▸ YOUR ASSIGNMENT: Scan the records for the string "PHEC", then copy each line that has it.

▸ SOURCE DATA:
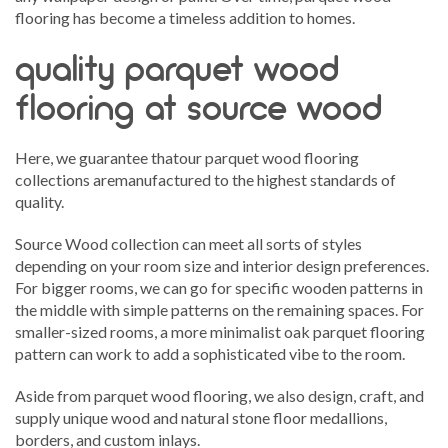
flooring has become a timeless addition to homes.
quality parquet wood
flooring at source wood
Here, we guarantee thatour parquet wood flooring
collections aremanufactured to the highest standards of
quality.
Source Wood collection can meet all sorts of styles
depending on your room size and interior design preferences.
For bigger rooms, we can go for specific wooden patterns in
the middle with simple patterns on the remaining spaces. For
smaller-sized rooms, a more minimalist oak parquet flooring
pattern can work to add a sophisticated vibe to the room.
Aside from parquet wood flooring, we also design, craft, and
supply unique wood and natural stone floor medallions,
borders, and custom inlays.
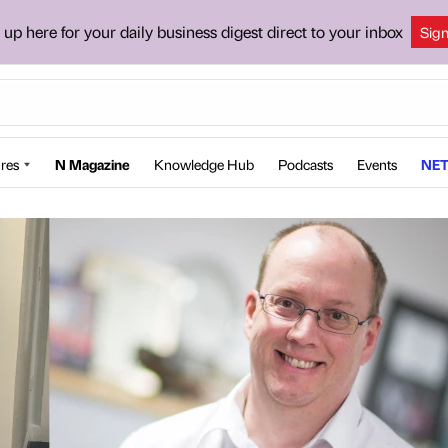
 up here for your daily business digest direct to your inbox
Sig
res
N Magazine
Knowledge Hub
Podcasts
Events
NET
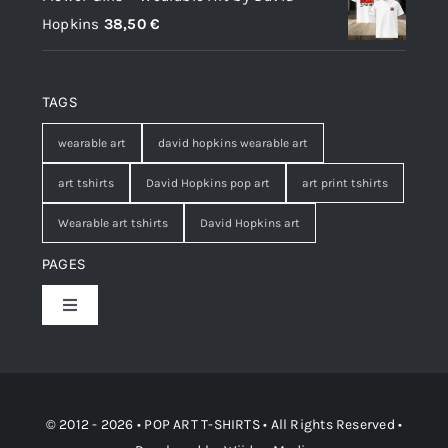
Hopkins
38,50
€
TAGS
wearable art
david hopkins wearable art
art tshirts
David Hopkins pop art
art print tshirts
Wearable art tshirts
David Hopkins art
PAGES
Toggle
Navigation
Shop
Contact
© 2012 - 2026 • POP ART T-SHIRTS • All Rights Reserved •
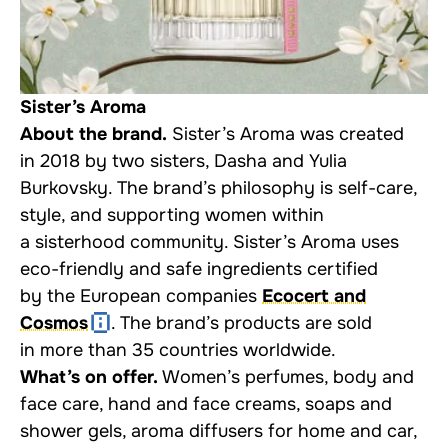
Sister’s Aroma
About the brand.
Sister’s Aroma was created
in 2018 by two sisters, Dasha and Yulia
Burkovsky. The brand’s philosophy is self-care,
style, and supporting women within
a sisterhood community. Sister’s Aroma uses
eco-friendly and safe ingredients certified
by the European companies
Ecocert and
Cosmos
. The brand’s products are sold
in more than 35 countries worldwide.
What’s on offer.
Women’s perfumes, body and
face care, hand and face creams, soaps and
shower gels, aroma diffusers for home and car,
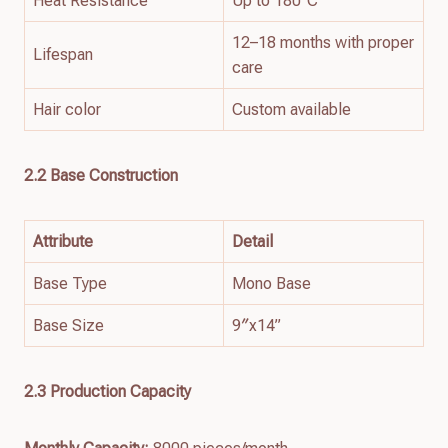
Heat Resistance
Up to 180°C
12–18 months with proper
Lifespan
care
Hair color
Custom available
2.2
Base
Construction
Attribute
Detail
Base Type
Mono Base
Base Size
9″x14”
2.3 Production Capacity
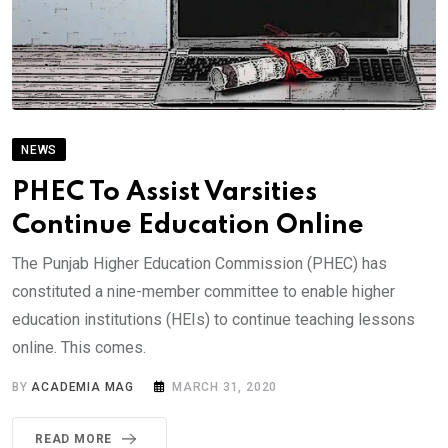
NEWS
PHEC To Assist Varsities
Continue Education Online
The Punjab Higher Education Commission (PHEC) has
constituted a nine-member committee to enable higher
education institutions (HEIs) to continue teaching lessons
online. This comes.
BY
ACADEMIA MAG
MARCH 31, 2020
READ MORE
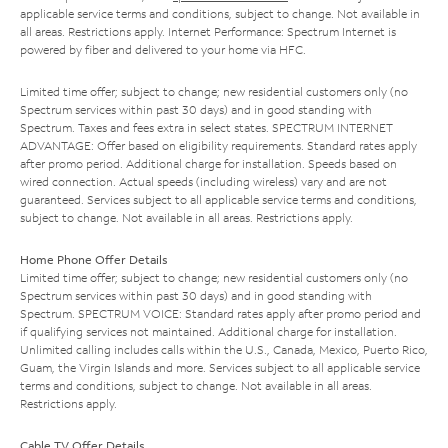
applicable service terms and conditions, subject to change. Not available in
all areas. Restrictions apply. Internet Performance: Spectrum Internet is
powered by fiber and delivered to your home via HFC.
Limited time offer; subject to change; new residential customers only (no
Spectrum services within past 30 days) and in good standing with
Spectrum. Taxes and fees extra in select states. SPECTRUM INTERNET
ADVANTAGE: Offer based on eligibility requirements. Standard rates apply
after promo period. Additional charge for installation. Speeds based on
wired connection. Actual speeds (including wireless) vary and are not
guaranteed. Services subject to all applicable service terms and conditions,
subject to change. Not available in all areas. Restrictions apply.
Home Phone Offer Details
Limited time offer; subject to change; new residential customers only (no
Spectrum services within past 30 days) and in good standing with
Spectrum. SPECTRUM VOICE: Standard rates apply after promo period and
if qualifying services not maintained. Additional charge for installation.
Unlimited calling includes calls within the U.S., Canada, Mexico, Puerto Rico,
Guam, the Virgin Islands and more. Services subject to all applicable service
terms and conditions, subject to change. Not available in all areas.
Restrictions apply.
Cable TV Offer Details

▸ OUTPUT OF THE EXERCISE:
PHEC To Assist Varsities
The Punjab Higher Education Commission (PHEC) has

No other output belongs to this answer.